Quels types de problèmes et 
d’opportunité la proximité de la frontière avec l’Italie pose-t-elle actuellement?

n Les opportunités sont liées surtout à la possibilité de recruter de la main-d’œuvre. Ceci vaut pour les travaux que les tessinoises et le tessinois ne considèrent plus attractifs, mais égale­ment pour le personnel qualifié. Je pense notamment à des secteurs comme l’informatique, les soins hospitaliers, etc., où la carence de personnel indigène est particulièrement importante. D’autre part, il ne faut pas nier qu’il y a des problèmes liés à la concurrence déloyale de certaines entreprises italiennes et qui frappe particulièrement les PME et les arts et métiers. Sans oublier une certaine pression sur les salaires dans les domaines des services. Il s’agit de questions qui nous prenons très au sérieux, en essayant de faire respecter les règles ou d’en introduire des nouvelles, sans mettre en péril la liberté économique. Un exercice qui demande beaucoup d’équilibre.
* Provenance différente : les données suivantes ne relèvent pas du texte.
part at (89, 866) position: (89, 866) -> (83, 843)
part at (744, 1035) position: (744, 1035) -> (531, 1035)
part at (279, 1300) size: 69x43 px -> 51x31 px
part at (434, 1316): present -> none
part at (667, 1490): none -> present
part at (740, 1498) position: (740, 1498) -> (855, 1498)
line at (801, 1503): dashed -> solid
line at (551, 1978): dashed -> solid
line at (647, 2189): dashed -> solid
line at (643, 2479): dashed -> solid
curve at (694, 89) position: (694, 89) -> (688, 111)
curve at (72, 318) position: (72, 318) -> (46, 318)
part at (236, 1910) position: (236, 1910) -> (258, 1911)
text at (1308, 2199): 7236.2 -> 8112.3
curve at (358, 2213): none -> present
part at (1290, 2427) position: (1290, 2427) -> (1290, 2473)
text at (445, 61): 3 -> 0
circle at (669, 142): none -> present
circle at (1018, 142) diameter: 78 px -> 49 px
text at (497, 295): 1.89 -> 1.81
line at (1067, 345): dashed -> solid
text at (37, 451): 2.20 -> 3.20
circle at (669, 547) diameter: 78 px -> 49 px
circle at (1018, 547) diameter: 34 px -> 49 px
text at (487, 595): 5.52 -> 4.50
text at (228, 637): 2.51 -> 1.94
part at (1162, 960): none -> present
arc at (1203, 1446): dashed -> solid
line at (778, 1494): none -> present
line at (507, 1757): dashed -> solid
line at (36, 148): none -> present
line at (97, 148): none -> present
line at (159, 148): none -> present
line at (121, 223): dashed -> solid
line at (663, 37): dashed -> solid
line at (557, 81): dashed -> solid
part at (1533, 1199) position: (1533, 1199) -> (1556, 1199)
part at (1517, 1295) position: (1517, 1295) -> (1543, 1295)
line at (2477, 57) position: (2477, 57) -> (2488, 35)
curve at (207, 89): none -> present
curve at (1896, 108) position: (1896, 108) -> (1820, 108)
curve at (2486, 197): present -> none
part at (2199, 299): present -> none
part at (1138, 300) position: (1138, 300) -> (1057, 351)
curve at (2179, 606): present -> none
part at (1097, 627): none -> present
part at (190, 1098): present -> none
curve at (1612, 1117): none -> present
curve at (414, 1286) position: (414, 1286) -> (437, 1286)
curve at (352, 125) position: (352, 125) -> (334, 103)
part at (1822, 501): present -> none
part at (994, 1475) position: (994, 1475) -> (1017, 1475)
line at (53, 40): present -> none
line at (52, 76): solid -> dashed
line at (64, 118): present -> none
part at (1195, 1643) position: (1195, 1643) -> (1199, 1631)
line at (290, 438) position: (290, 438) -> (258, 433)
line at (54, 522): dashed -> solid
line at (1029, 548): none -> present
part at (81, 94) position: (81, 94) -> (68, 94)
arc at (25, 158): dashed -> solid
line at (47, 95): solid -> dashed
Comment gérez-vous la problématique du tourisme d’achat de ce côté-ci des Alpes?

n Il s’agit d’un phénomène presque physiologique, qui faisait discuter déjà il y a presque cent ans. Il est très difficile de le limiter, aussi parce que la liberté personnelle reste fondamentale et chacun peut agir comme il préfère. Nous faisons un travail de type surtout «culturel» et essayons d’attirer l’attention sur les conséquences du tourisme d’achat, qui affaiblit le commerce local et donc les investissement et p. ex. aussi la possibilité pour les entreprises de former des apprentis.

Quels sont les défis qui se posent à vos membres pour l’avenir?

n Les défis sont nombreux, parce qu’en tant qu’association-faitière de l’économie cantonale, nous devons tenir compte de tous les secteurs. Chacun a ses problèmes spécifiques, mais je pense que, tout comme à niveau suisse, le défi de la transformation digitale pour les modèles d’affaires est essentiel. Raison pour laquelle nous accompagnons les entreprises tessinoises dans la démarche de l’analyse de leur situation et dans la recherche de solutions. Qui passent évidemment par une attention particulière à la formation, pas seulement celle de base mais également celle continue.

Comment voyez-vous votre rôle comme Chambre du commerce au Tessin pour les 100 prochaines années?

n Principalement dans la défense de la liberté économique, qui est la mission principale. Les membres demandent de plus en plus des services, notamment dans le conseil juridique et à l’exportation, ce qui va à mon avis se renforcer dans les années à venir. Mais la Chambre est prête à relever ce défi.